- _ACTIVITY_
Using the listing below, work out the number of lines in which "positivity" appears; return only that figure.

- _STUDY MATERIAL_

--- START ---

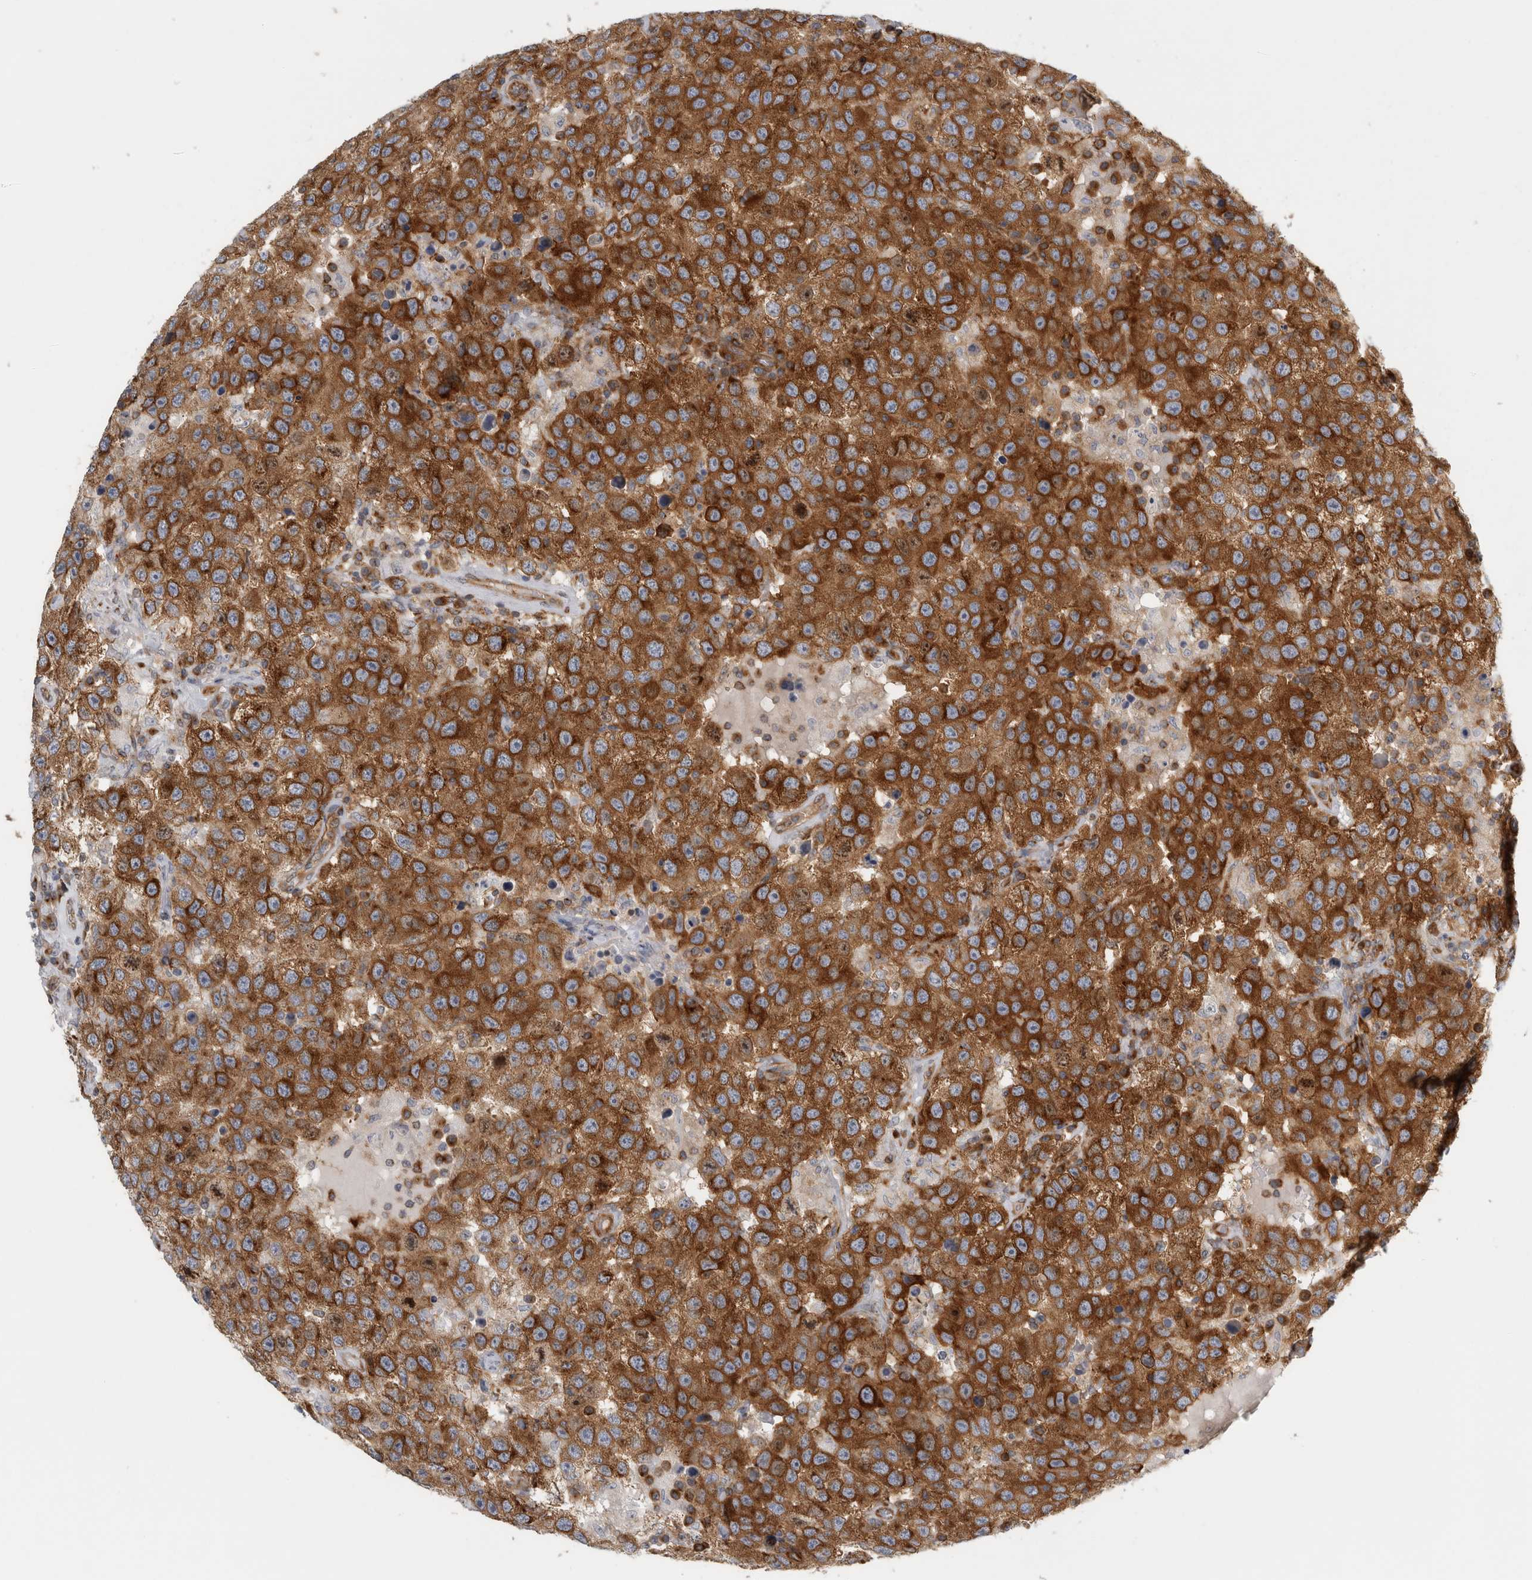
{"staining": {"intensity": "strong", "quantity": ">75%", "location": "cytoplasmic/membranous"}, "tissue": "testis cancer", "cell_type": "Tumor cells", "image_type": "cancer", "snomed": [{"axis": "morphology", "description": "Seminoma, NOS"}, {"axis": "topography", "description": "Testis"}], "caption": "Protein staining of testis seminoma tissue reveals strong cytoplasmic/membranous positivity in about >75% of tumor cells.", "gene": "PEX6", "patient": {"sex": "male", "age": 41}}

--- END ---
--- START ---

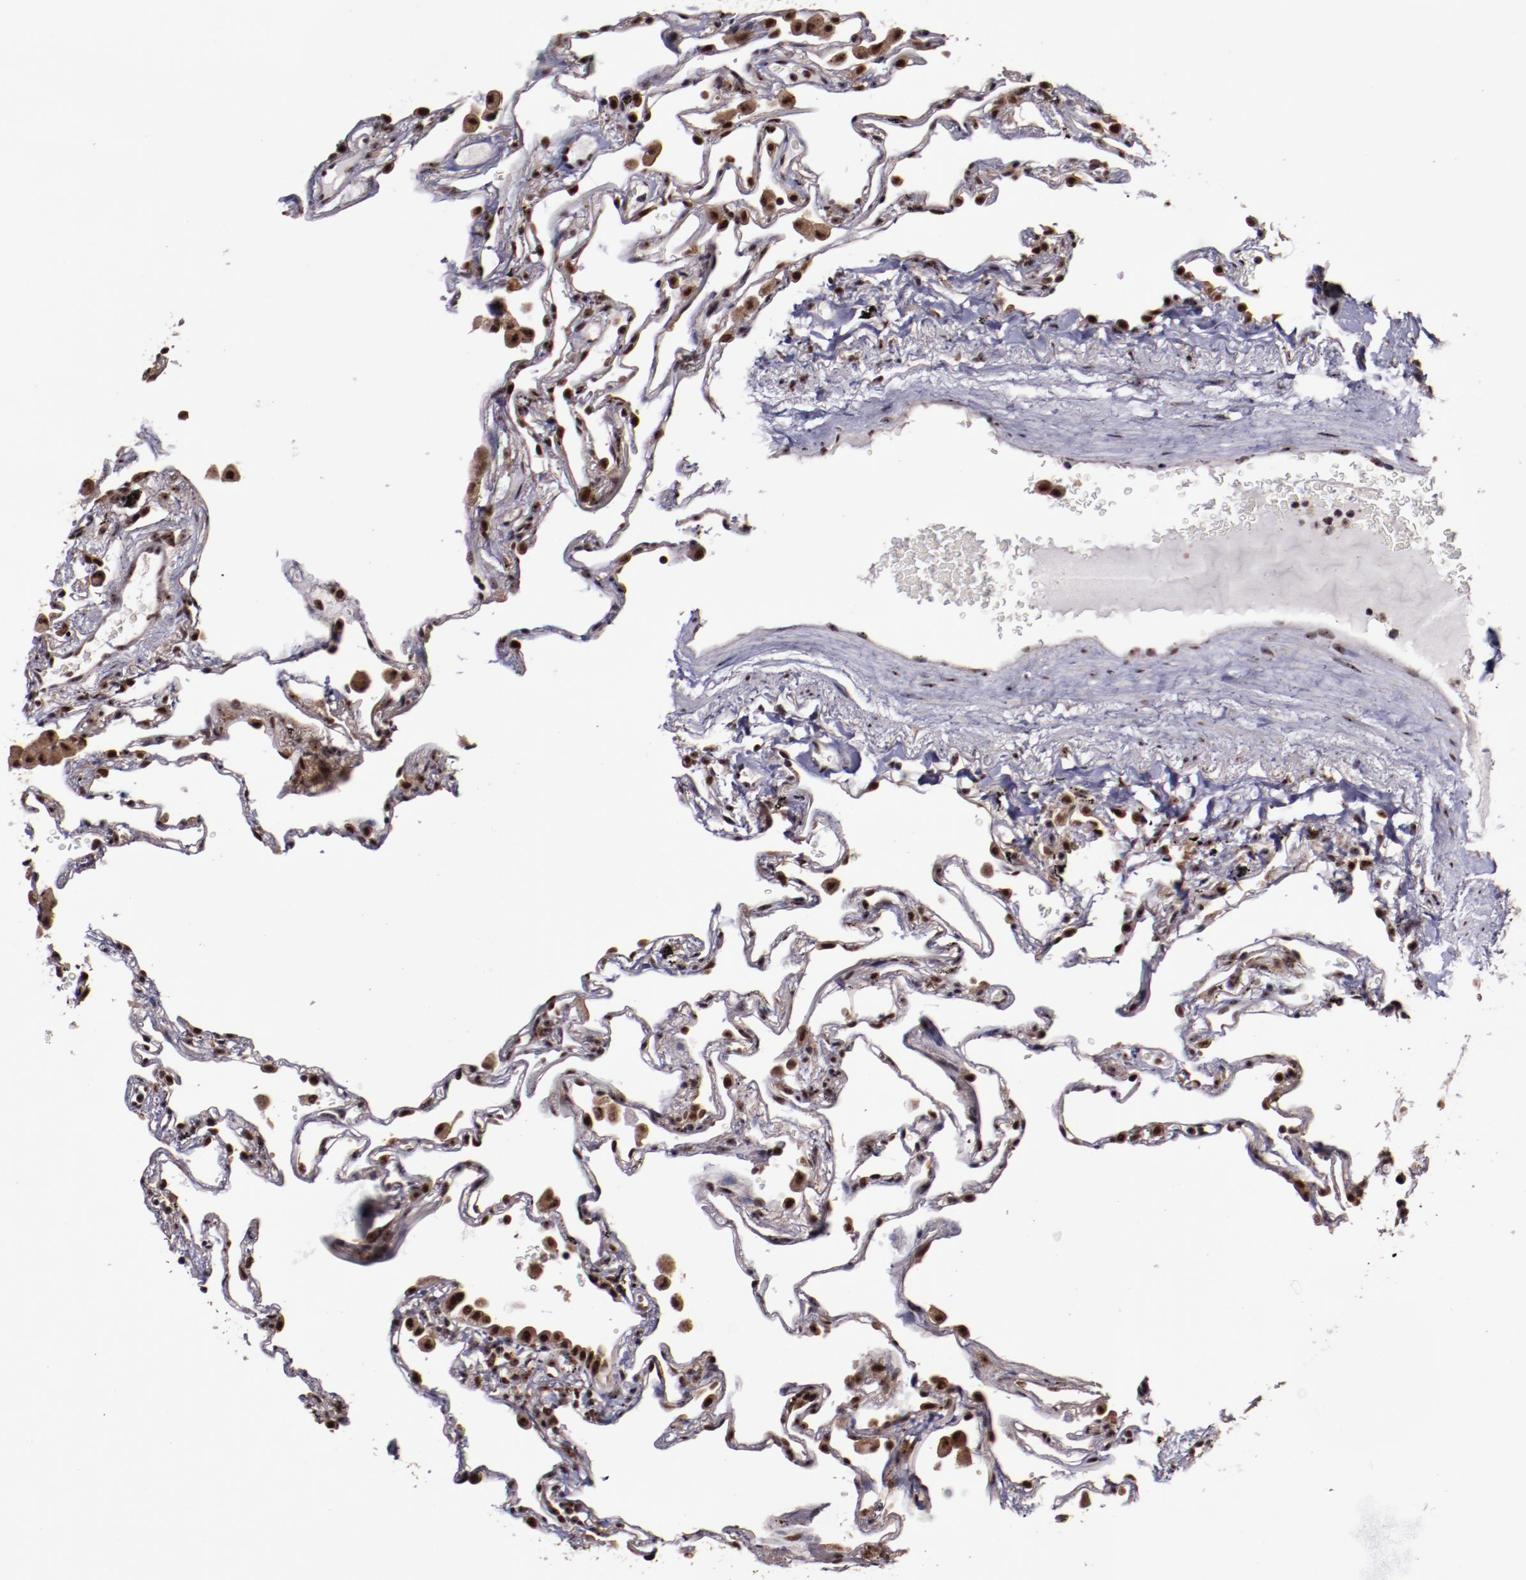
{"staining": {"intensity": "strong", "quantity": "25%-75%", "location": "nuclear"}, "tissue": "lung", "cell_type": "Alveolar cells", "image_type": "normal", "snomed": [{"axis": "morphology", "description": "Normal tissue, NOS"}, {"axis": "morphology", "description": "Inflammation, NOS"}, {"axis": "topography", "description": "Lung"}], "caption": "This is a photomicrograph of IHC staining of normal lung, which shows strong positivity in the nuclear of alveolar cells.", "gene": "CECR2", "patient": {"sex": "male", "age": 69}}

--- END ---
--- START ---

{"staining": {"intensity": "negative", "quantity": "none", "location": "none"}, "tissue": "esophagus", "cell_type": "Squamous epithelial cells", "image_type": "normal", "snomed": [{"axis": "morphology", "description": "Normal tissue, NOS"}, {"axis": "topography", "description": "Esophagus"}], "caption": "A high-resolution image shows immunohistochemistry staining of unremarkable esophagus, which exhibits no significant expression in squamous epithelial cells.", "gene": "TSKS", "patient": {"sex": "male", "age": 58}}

--- END ---

- _ANSWER SPACE_
2